### The task
Return each line of the material that contains the word "font".

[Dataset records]
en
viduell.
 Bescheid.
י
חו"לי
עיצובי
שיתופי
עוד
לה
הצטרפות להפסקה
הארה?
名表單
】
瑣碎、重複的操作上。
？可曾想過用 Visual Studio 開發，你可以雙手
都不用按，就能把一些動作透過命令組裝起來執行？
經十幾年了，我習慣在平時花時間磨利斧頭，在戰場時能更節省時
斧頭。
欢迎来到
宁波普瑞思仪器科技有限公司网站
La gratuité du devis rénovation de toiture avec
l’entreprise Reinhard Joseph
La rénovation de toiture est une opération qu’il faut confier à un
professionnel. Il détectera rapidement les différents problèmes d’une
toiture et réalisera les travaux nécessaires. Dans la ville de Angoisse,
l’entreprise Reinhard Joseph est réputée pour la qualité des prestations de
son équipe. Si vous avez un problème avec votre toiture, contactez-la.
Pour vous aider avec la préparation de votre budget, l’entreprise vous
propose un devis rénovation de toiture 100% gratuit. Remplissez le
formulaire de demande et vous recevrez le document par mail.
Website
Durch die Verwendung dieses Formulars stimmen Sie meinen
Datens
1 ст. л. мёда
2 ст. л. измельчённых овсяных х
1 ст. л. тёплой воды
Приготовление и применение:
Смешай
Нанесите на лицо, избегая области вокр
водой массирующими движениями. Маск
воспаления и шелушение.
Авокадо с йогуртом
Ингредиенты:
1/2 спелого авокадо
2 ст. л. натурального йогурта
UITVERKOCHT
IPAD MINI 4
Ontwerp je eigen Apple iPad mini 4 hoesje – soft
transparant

---

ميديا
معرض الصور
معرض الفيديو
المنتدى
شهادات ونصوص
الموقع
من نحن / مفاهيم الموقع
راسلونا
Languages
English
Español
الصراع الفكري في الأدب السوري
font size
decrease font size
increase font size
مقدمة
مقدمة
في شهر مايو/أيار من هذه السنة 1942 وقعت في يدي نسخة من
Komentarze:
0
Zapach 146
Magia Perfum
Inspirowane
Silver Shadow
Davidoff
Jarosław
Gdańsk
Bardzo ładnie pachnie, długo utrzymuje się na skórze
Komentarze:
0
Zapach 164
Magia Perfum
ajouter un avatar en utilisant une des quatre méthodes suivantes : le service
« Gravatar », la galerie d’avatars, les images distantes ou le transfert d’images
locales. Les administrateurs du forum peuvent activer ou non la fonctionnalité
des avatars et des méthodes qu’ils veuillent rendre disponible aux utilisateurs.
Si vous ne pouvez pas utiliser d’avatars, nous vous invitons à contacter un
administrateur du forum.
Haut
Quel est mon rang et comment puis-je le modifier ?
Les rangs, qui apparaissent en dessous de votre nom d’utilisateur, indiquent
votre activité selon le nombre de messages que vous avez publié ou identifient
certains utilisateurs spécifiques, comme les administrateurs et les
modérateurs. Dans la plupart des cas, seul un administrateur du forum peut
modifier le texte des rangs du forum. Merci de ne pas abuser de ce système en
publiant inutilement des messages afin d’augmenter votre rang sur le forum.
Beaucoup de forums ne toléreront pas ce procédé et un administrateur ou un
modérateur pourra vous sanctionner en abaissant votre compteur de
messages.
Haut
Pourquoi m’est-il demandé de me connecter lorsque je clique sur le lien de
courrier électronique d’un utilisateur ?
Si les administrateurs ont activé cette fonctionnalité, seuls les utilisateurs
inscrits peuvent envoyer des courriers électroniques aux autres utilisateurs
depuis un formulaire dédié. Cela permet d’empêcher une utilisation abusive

### Solution to this exercise
font size
decrease font size
increase font size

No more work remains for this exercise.